Presets - The Friend
Presets have their uses, especially when it comes to getting your track started and fleshed out into an arrangement. They also provide an ideal platform to adjusting and manipulating the sound to make it unique to your track.
I tend to find using the random feature within Omnisphere, my synthesizer of choice, can help you stumble across patches that you may not have ordinarily stopped to listen to. By using this method a lot of the patches I have come across have helped me get that all important starting idea for the track.
“Let’s take a famous example, the ubiquitous ‘Amen’ break. This is arguably the most used sample in the history of music”
Using presets, therefore, has it’s uses and should not be dismissed as cheating your way to a successful track. Let’s take a famous example, the ubiquitous ‘Amen’ break. This is arguably the most used sample in the history of music but I doubt those who have sold a million records on the back of it considered that they were cheating. Each use of this short break has created unique tracks, as the key is how you mould sounds round it.
Coming up with your own patches for each and every part can be very time consuming. By the time you have done this any idea of writing music can just feel like one step too far and you end up calling it a day.
Presets, therefore, play their part when you are up against a tight deadline to provide a track for a client in a short space of time. Alternatively, you may already have composed a bank of your own presets, but are these truly unique to the track? This is where we move on to the downside of using pre-built patches and samples.
Presets - The Enemy Within
The most obvious reasons for not using presets is to avoid sounding too much like your peers. That absolutely mega sounding lead synth patch you like may have been used in a million different tracks.

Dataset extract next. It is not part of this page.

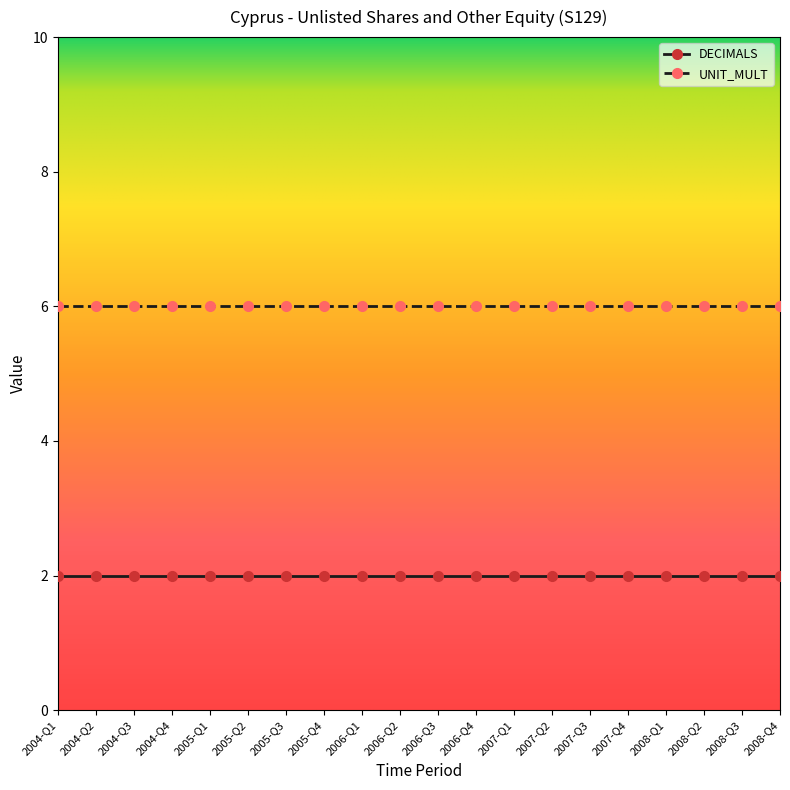

The DECIMALS series shows 2 at 2007-Q3. True or false?

True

This may give a confusing message to your fans, are you trying to make a track in the style of <insert artist name here> or is it that you haven’t found your own unique sound.
Using presets can also be a destroyer of creativity. Just think, you have composed a killer bass line but the patch you have chosen just isn’t what you were looking for. You then spend the next 10 minutes preset surfing until you find the right one. However, when you come to build on that bass line the spark of creativity you had has now gone.
There we are, some for and against arguments of using presets. What do you feel about using presets and what do you consider their pros and cons?
I will leave you with one little story. A musician called Bert feels so strongly about not using presets he decides to build his own using his favourite hardware synthesizer. But after making the patch he thinks to himself that this is cheating as he didn’t design the filters and oscillators. So he goes and learns how to make his own.
But after learning this he still feels like it’s cheating so he goes and learns how to actually build his own hardware synthesizer. Having discovered the keys are made of wood, he then chops down a tree and makes his own keys. But he didn’t grow the tree and so he plants seeds to grow his own. Hang on, who made the seeds though?
The motto of this story – when is creating your own patches and samples really your own?